Information shown -
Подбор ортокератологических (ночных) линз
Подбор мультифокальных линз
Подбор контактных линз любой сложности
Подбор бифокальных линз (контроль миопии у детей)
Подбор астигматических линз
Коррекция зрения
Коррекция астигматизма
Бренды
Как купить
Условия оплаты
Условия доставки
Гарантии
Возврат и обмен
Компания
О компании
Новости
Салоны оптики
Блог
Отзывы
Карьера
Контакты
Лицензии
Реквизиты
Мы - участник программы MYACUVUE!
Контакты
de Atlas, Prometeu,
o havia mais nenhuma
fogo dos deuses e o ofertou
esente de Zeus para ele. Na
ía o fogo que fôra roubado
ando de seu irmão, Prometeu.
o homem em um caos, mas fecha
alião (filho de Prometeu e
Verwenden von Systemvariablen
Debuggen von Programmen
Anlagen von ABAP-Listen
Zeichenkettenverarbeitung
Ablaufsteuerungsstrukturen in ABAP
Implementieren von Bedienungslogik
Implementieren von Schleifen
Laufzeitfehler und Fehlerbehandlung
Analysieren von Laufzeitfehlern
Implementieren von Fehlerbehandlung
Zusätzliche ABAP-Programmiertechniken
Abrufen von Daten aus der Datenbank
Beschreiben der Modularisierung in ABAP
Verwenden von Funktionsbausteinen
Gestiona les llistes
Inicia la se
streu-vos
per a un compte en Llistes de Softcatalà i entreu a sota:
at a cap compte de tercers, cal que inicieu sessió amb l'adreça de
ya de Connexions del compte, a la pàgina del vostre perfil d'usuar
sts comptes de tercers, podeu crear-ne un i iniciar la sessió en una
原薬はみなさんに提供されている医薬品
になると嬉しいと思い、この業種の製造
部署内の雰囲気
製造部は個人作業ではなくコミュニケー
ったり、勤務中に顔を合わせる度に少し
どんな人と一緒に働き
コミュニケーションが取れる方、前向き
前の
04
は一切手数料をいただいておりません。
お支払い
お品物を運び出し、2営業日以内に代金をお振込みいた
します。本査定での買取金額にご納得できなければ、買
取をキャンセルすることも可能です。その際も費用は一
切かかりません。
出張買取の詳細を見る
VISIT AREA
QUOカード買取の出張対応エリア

Exercise prompt -
Return every line from the records above that contains the word "Коррекция", with matching case.

Solution to this exercise -
Коррекция зрения
Коррекция астигматизма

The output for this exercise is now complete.